Through word of mouth, her blog grew beyond expectations. There is a whole community that follows McKMama via her blog or twitter. I’ve posted about her before during one of Stellan’s previous hospitalizations.
Two days ago Stellan’s heart flipped into prolonged SVT and again things look very serious for him.
I keep thinking about this “miracle baby.” When they first learned about his heart condition, the doctors said they were 95% certain that he would be stillborn. Very few medical professionals actually thought this child would survive his birth (today, one year ago). Miraculously, he was born alive…and has survived incredible odds.
No matter what happens to Stellan today, I honestly see this child as a sign from God that He exists. That He answers prayer. That He has a plan and we don’t know what it is. That we must rely on blind faith. That God carries us through.

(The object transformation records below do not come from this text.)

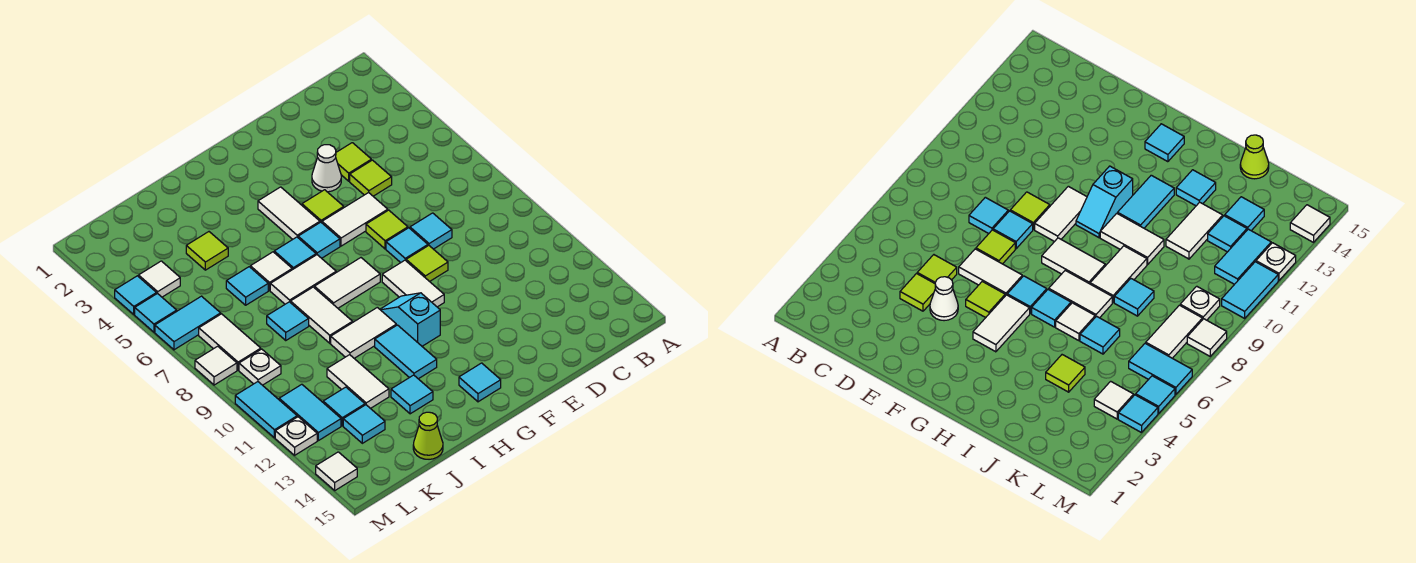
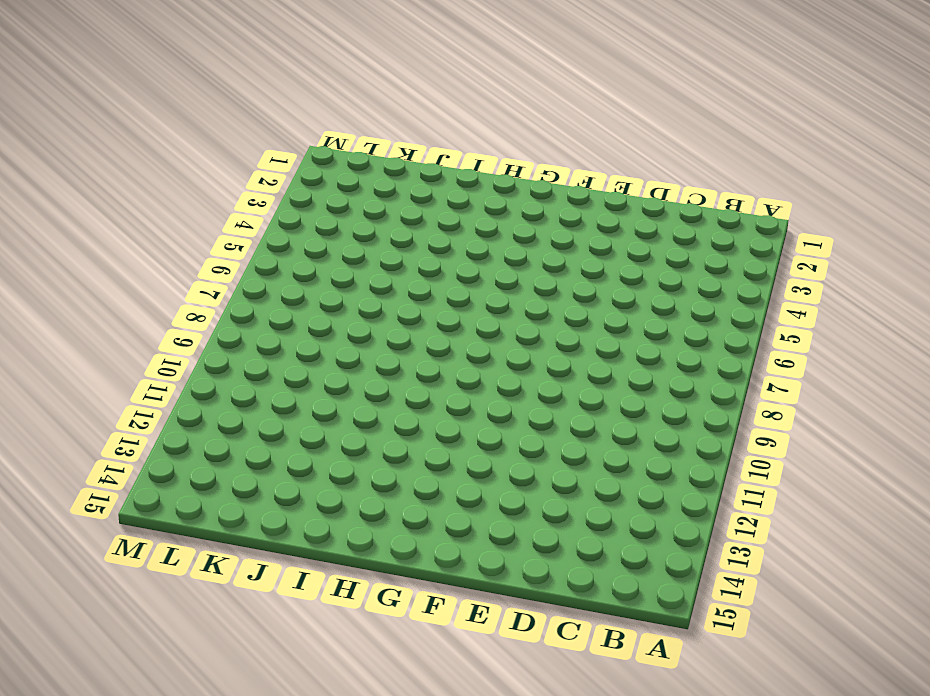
none -> lime tile D4 level 1
none -> lime tile D5 level 1
none -> cyan tile D8 level 1
none -> white cone E4 level 1

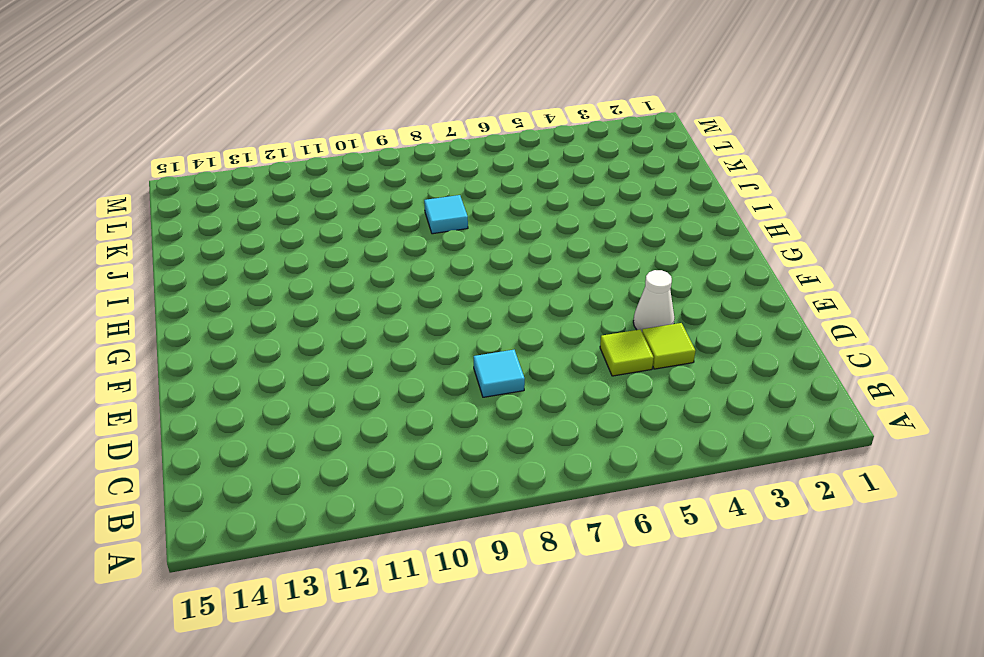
none -> white tile E6:F6 level 1
none -> lime tile E7 level 1
none -> cyan tile E8 level 1
none -> lime tile E9 level 1

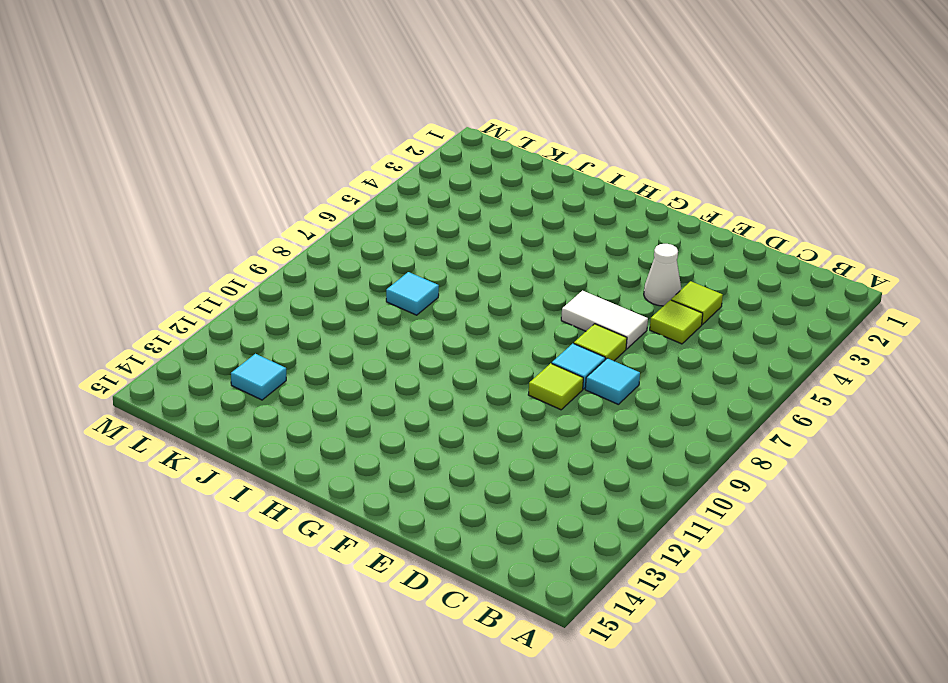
none -> lime tile F5 level 1
none -> white tile F9:F10 level 1
none -> white tile G4:G5 level 1
none -> cyan tile G6 level 1

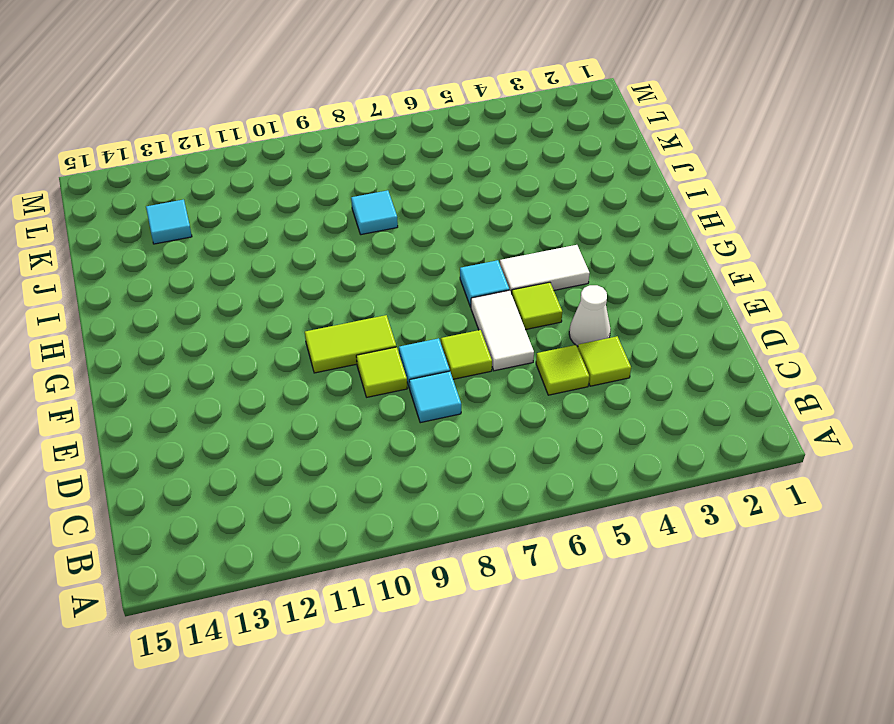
lime tile F9:F10 level 1 -> white tile F9:F10 level 1
none -> white tile G8:H8 level 1
none -> cyan slope G10:G11 level 1 top 11
none -> cyan tile G14 level 1
none -> cyan tile H6 level 1

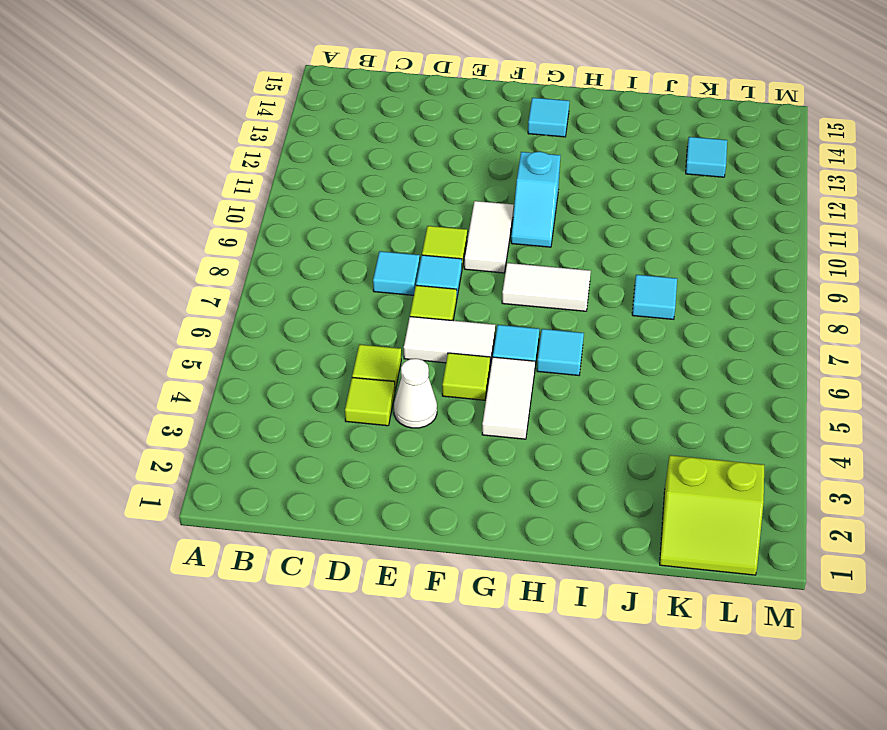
lime slope K1:L2 level 1 top 2 -> none
none -> white tile H7:I7 level 1
none -> white tile H10:I10 level 1
none -> cyan tile H11:H12 level 1
none -> white tile I6 level 1

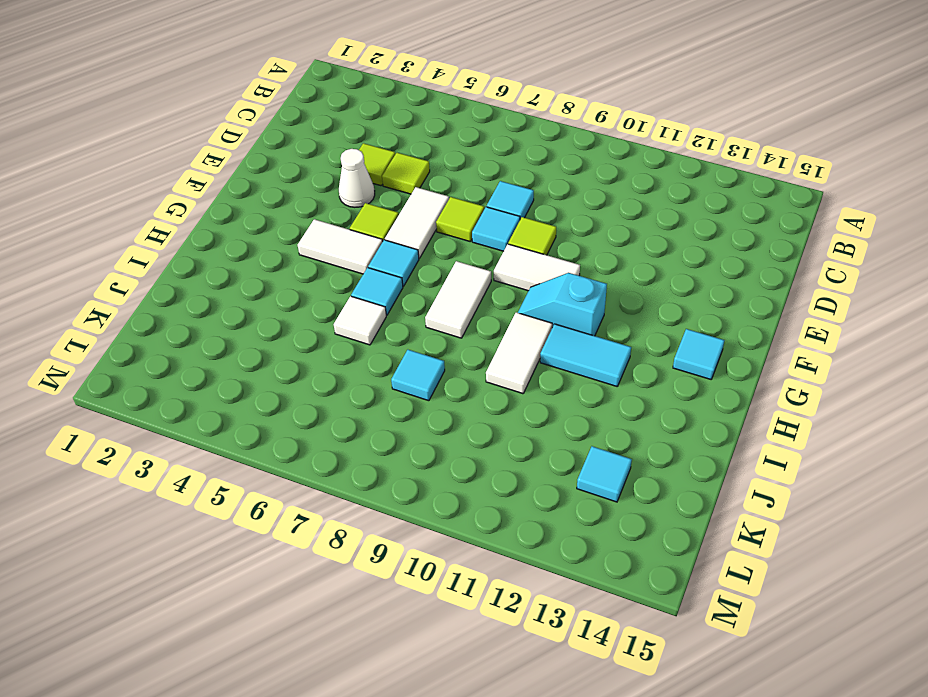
none -> white tile H7:I7 level 1
none -> white tile I8:I9 level 1
none -> cyan tile I13 level 1
none -> lime tile J4 level 1

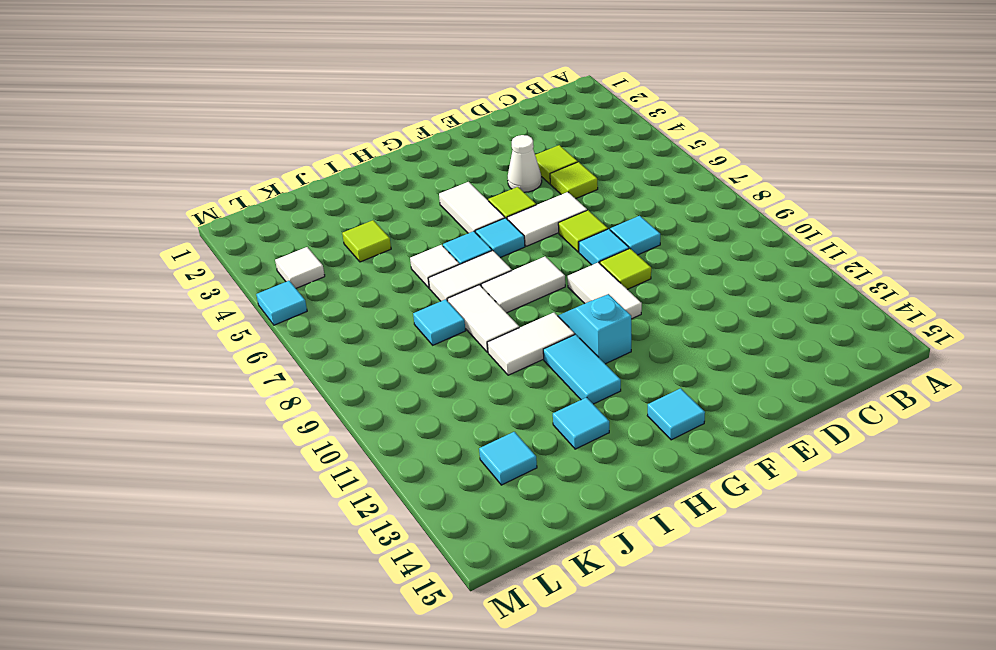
none -> cyan tile J6 level 1
none -> white tile J11:J12 level 1
none -> lime cone J15 level 1
none -> cyan tile K12 level 1

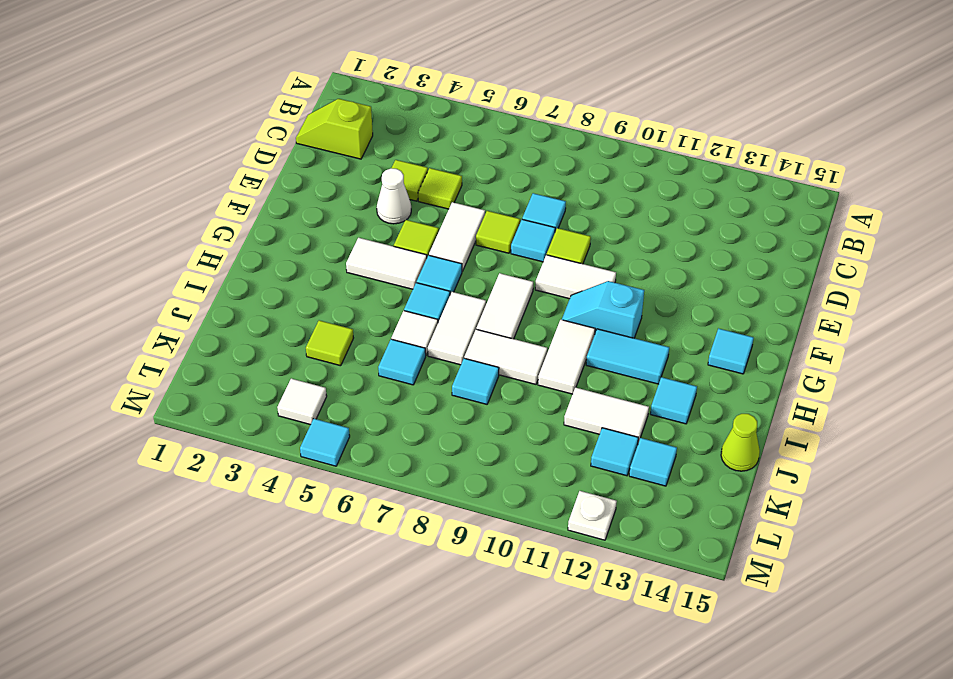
lime slope C1:C2 level 1 top 2 -> none
none -> cyan tile L6:M6 level 1
none -> white tile L7:L8 level 1
none -> white plate L9 level 1
none -> cyan tile L11:L12 level 1

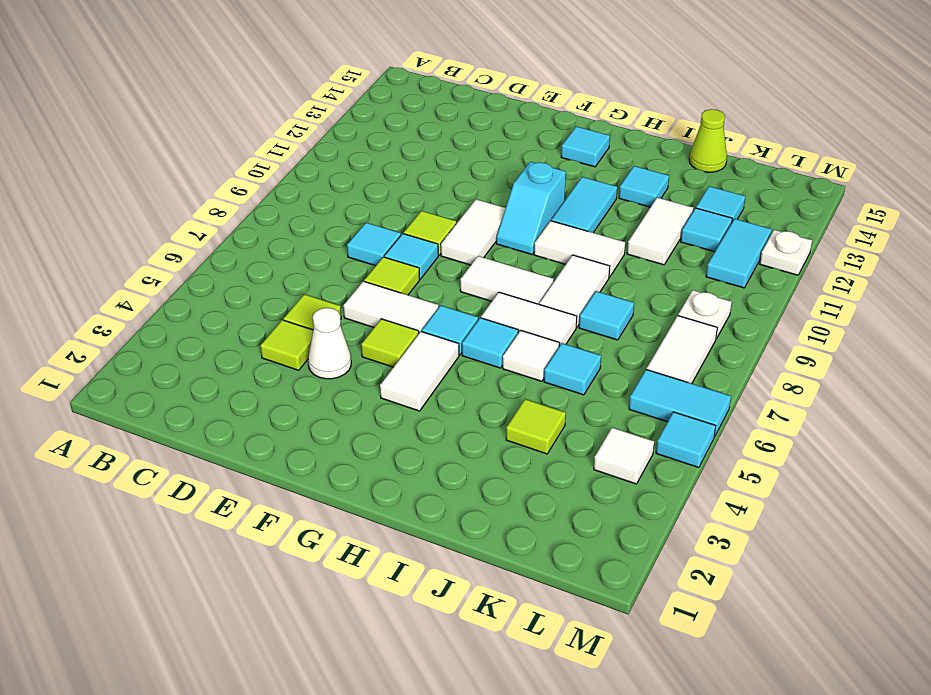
none -> cyan tile M4 level 1
none -> white tile M8 level 1
none -> cyan tile M10:M11 level 1
none -> white tile M14 level 1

Stellan’s LIFE is a GIFT. It is a clear sign that one life, no matter how small, can make a difference. Here, at the end of Respect Life month, this child – whom doctors said would not be here today – struggles for his life and we pray for God to heal him. We also pray God’s will be done.
As I’m praying today for Stellan and his family, I’m reminded of these words MckMama wrote on August 7, 2008 before she knew Stellan would be born alive.
Stellan will live. He will! He will live here on earth, or he will live in Heaven with my sweet Jesus. God knows what He is going–for His glory–and none of this surprises Him. And, even if Stellan were to go home to Heaven today, I would still be so proud of all that he has accomplished even in his short life on earth!! I would count myself blessed to have carried him in my womb. And just as I have been a vessel of medication for him, Stellan has been a vessel of God’s work in my spiritual life! He has been a conduit of change and revival in countless others, too–I dare say more than some full grown adults!! Yes, Stellan will live!!